Assigned task
Starting with the opening line of the entries below, transcribe each line exactly up to and including the one that has "Griffin . | |"; pictures are not copied.

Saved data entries

------------

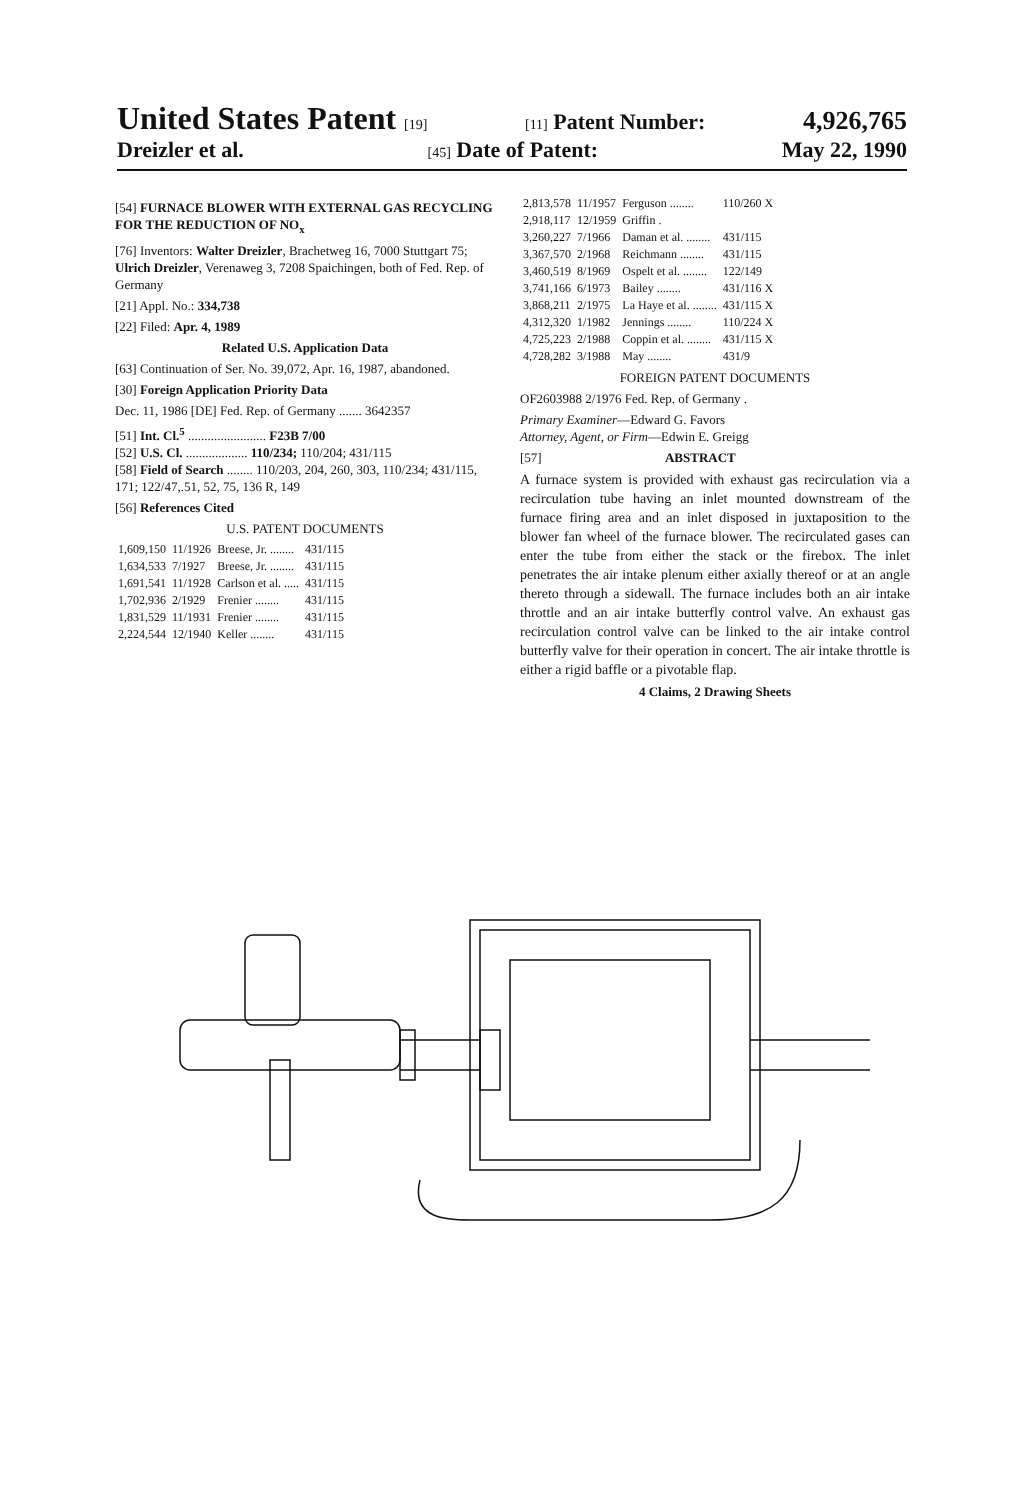United States Patent [19] [11] Patent Number: 4,926,765
Dreizler et al. [45] Date of Patent: May 22, 1990
[54] FURNACE BLOWER WITH EXTERNAL GAS RECYCLING FOR THE REDUCTION OF NO<sub>x</sub>
[76] Inventors: Walter Dreizler, Brachetweg 16, 7000 Stuttgart 75; Ulrich Dreizler, Verenaweg 3, 7208 Spaichingen, both of Fed. Rep. of Germany
[21] Appl. No.: 334,738
[22] Filed: Apr. 4, 1989
Related U.S. Application Data
[63] Continuation of Ser. No. 39,072, Apr. 16, 1987, abandoned.
[30] Foreign Application Priority Data
Dec. 11, 1986 [DE] Fed. Rep. of Germany ....... 3642357
[51] Int. Cl.<sup>5</sup> ........................ F23B 7/00
[52] U.S. Cl. ................... 110/234; 110/204; 431/115
[58] Field of Search ........ 110/203, 204, 260, 303, 110/234; 431/115, 171; 122/47,.51, 52, 75, 136 R, 149
[56] References Cited
U.S. PATENT DOCUMENTS
| 1,609,150 | 11/1926 | Breese, Jr. ........ | 431/115 |
| 1,634,533 | 7/1927 | Breese, Jr. ........ | 431/115 |
| 1,691,541 | 11/1928 | Carlson et al. ..... | 431/115 |
| 1,702,936 | 2/1929 | Frenier ........ | 431/115 |
| 1,831,529 | 11/1931 | Frenier ........ | 431/115 |
| 2,224,544 | 12/1940 | Keller ........ | 431/115 |
| 2,813,578 | 11/1957 | Ferguson ........ | 110/260 X |
| 2,918,117 | 12/1959 | Griffin . | |
| 3,260,227 | 7/1966 | Daman et al. ........ | 431/115 |
| 3,367,570 | 2/1968 | Reichmann ........ | 431/115 |
| 3,460,519 | 8/1969 | Ospelt et al. ........ | 122/149 |
| 3,741,166 | 6/1973 | Bailey ........ | 431/116 X |
| 3,868,211 | 2/1975 | La Haye et al. ........ | 431/115 X |
| 4,312,320 | 1/1982 | Jennings ........ | 110/224 X |
| 4,725,223 | 2/1988 | Coppin et al. ........ | 431/115 X |
| 4,728,282 | 3/1988 | May ........ | 431/9 |
FOREIGN PATENT DOCUMENTS
OF2603988 2/1976 Fed. Rep. of Germany .
Primary Examiner—Edward G. Favors
Attorney, Agent, or Firm—Edwin E. Greigg
[57] ABSTRACT
A furnace system is provided with exhaust gas recirculation via a recirculation tube having an inlet mounted downstream of the furnace firing area and an inlet disposed in juxtaposition to the blower fan wheel of the furnace blower. The recirculated gases can enter the tube from either the stack or the firebox. The inlet penetrates the air intake plenum either axially thereof or at an angle thereto through a sidewall. The furnace includes both an air intake throttle and an air intake butterfly control valve. An exhaust gas recirculation control valve can be linked to the air intake control butterfly valve for their operation in concert. The air intake throttle is either a rigid baffle or a pivotable flap.
4 Claims, 2 Drawing Sheets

------------

Result of this task
United States Patent [19] [11] Patent Number: 4,926,765
Dreizler et al. [45] Date of Patent: May 22, 1990
[54] FURNACE BLOWER WITH EXTERNAL GAS RECYCLING FOR THE REDUCTION OF NO<sub>x</sub>
[76] Inventors: Walter Dreizler, Brachetweg 16, 7000 Stuttgart 75; Ulrich Dreizler, Verenaweg 3, 7208 Spaichingen, both of Fed. Rep. of Germany
[21] Appl. No.: 334,738
[22] Filed: Apr. 4, 1989
Related U.S. Application Data
[63] Continuation of Ser. No. 39,072, Apr. 16, 1987, abandoned.
[30] Foreign Application Priority Data
Dec. 11, 1986 [DE] Fed. Rep. of Germany ....... 3642357
[51] Int. Cl.<sup>5</sup> ........................ F23B 7/00
[52] U.S. Cl. ................... 110/234; 110/204; 431/115
[58] Field of Search ........ 110/203, 204, 260, 303, 110/234; 431/115, 171; 122/47,.51, 52, 75, 136 R, 149
[56] References Cited
U.S. PATENT DOCUMENTS
| 1,609,150 | 11/1926 | Breese, Jr. ........ | 431/115 |
| 1,634,533 | 7/1927 | Breese, Jr. ........ | 431/115 |
| 1,691,541 | 11/1928 | Carlson et al. ..... | 431/115 |
| 1,702,936 | 2/1929 | Frenier ........ | 431/115 |
| 1,831,529 | 11/1931 | Frenier ........ | 431/115 |
| 2,224,544 | 12/1940 | Keller ........ | 431/115 |
| 2,813,578 | 11/1957 | Ferguson ........ | 110/260 X |
| 2,918,117 | 12/1959 | Griffin . | |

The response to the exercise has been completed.